Wednesday, November 06, 2019

The Democratic Virtues of Liberalism: a note for Leftists

Citizenship schools 2
Robert Kuttner, “Blaming Liberalism,” a review of Patrick J. Deneen’s Why Liberalism Failed (Yale University Press, 2018; paperback edition, with new preface, 2019), The New York Review of Books, November 21, 2019 (Vol. LXVI, No. 18) 

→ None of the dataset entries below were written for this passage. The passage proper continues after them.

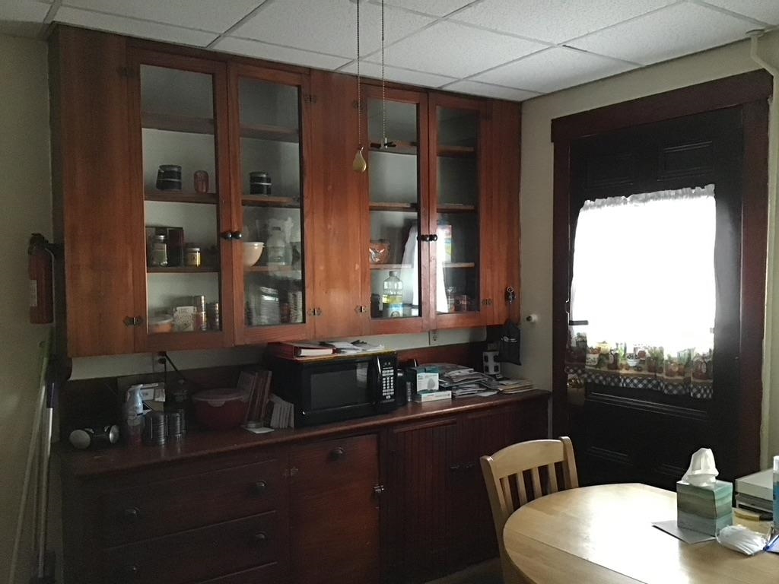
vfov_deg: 45.4
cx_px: 390
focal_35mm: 31
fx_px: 698
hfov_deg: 58.4
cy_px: 292
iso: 400
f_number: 2.4
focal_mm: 3.3
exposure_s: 1/15
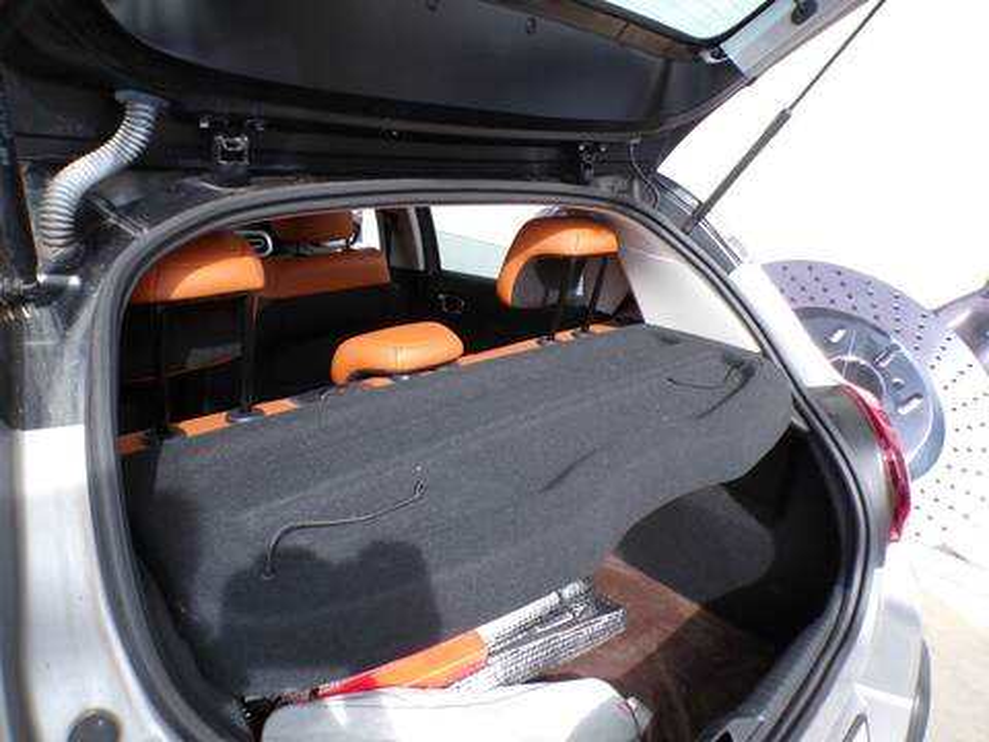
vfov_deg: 56.8
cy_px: 371
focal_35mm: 24
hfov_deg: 71.6
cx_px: 494
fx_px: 686
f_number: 5.8
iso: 100
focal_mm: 4.3
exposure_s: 1/90
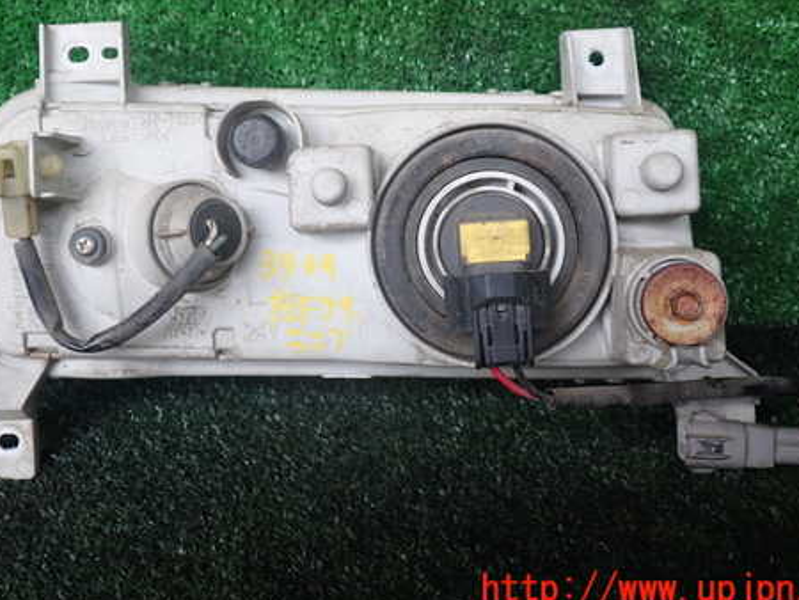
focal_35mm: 40
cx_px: 350
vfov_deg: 35.7
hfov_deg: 46.7
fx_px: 924
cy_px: 213
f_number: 2.3
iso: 160
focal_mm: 5.4
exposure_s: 1/60
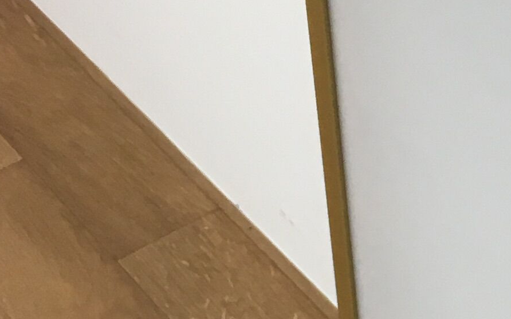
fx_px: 1935
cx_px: 826
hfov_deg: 13.9
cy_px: 438
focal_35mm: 139
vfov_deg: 9.2
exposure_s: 1/33
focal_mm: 4.15
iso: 32
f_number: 2.2
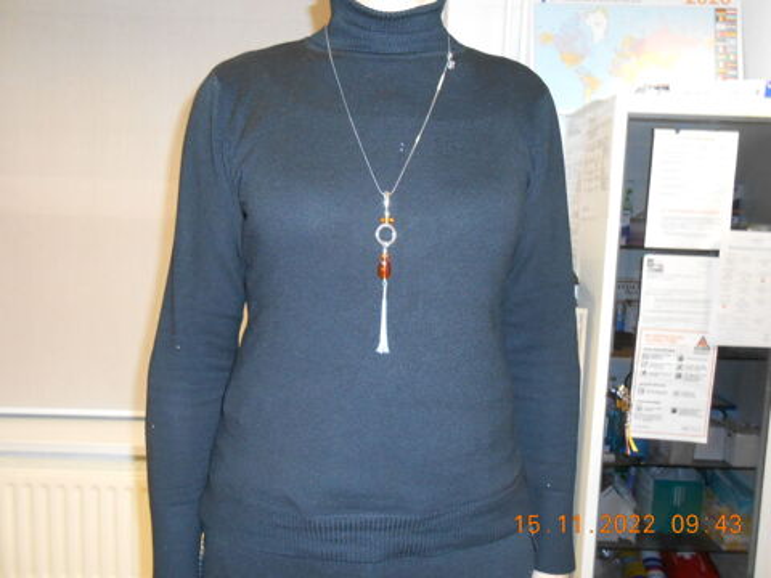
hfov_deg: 67.3
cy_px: 289
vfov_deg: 53.1
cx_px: 386
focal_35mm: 26
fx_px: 579
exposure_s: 1/25
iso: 320
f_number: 3.5
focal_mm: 4.6
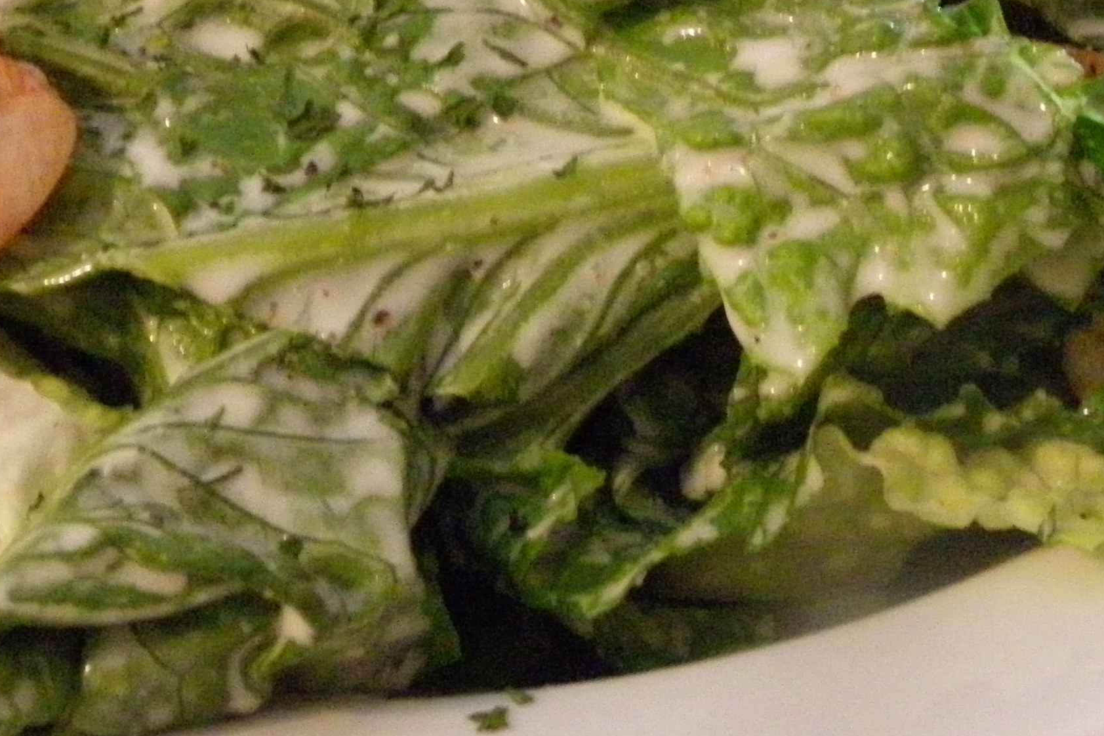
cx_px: 392
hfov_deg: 15.6
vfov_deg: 10.3
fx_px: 4017
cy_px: -91
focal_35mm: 131
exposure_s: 1/15
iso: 800
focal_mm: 9.3
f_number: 3.5
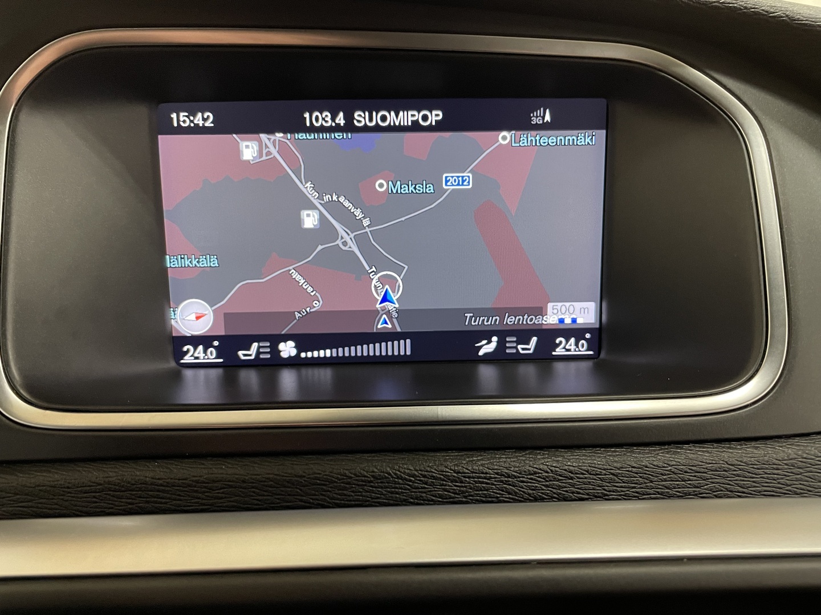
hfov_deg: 67.3
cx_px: 410
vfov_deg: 53.1
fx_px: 617
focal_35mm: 26
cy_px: 308
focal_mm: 4.2
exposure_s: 1/50
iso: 500
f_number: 1.6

This, in my judgment, is essential reading for avowed Leftists if only because intellectually feeble, philosophically obtuse, and politically perilous jeremiads against “Liberalism” will not cure what environmentally, socially and economically ails us (one reason I agree with the bulk of this review essay by Kuttner of Patrick J. Deenen’s book). If socialists fail to sufficiently parse the history of Liberalism so as to identify its intrinsic virtues for democratic theory and praxis, we will be left with the post-harvest husk of democracy. There is, no doubt, this and that to criticize in the Liberal tradition (for instance, when its erstwhile defenders stray far from its political soil into the murky waters of metaphysics, culture and messianism) in the works of individual Liberal philosophers from Locke to Rawls, but the core of this tradition is the lifeblood of democracy in our world and, as such, is absolutely essential to any future socialist ordering of states and societies. Several archetypal Liberal philosophers remind us of this fact: John Stuart Mill, John Dewey, and John Rawls. In this respect, they stand apart from the rest of their brothers and sisters in the Liberal tradition; although they hardly exhaust the possible meanings of Liberal Democratic Socialism or Liberal Socialist Democracy, especially to the extent that this has been geopolitically constrained if not determined. In short, they serve as a compelling reminder—for many of us, it appears, are in dire need of reminding—that the historical and contingent ties between capitalism and Liberalism are just that, and thus not necessary (authoritarian capitalist societies are stark and frightening examples of this fact), and so it behooves us not to throw out the proverbial baby with the bathwater.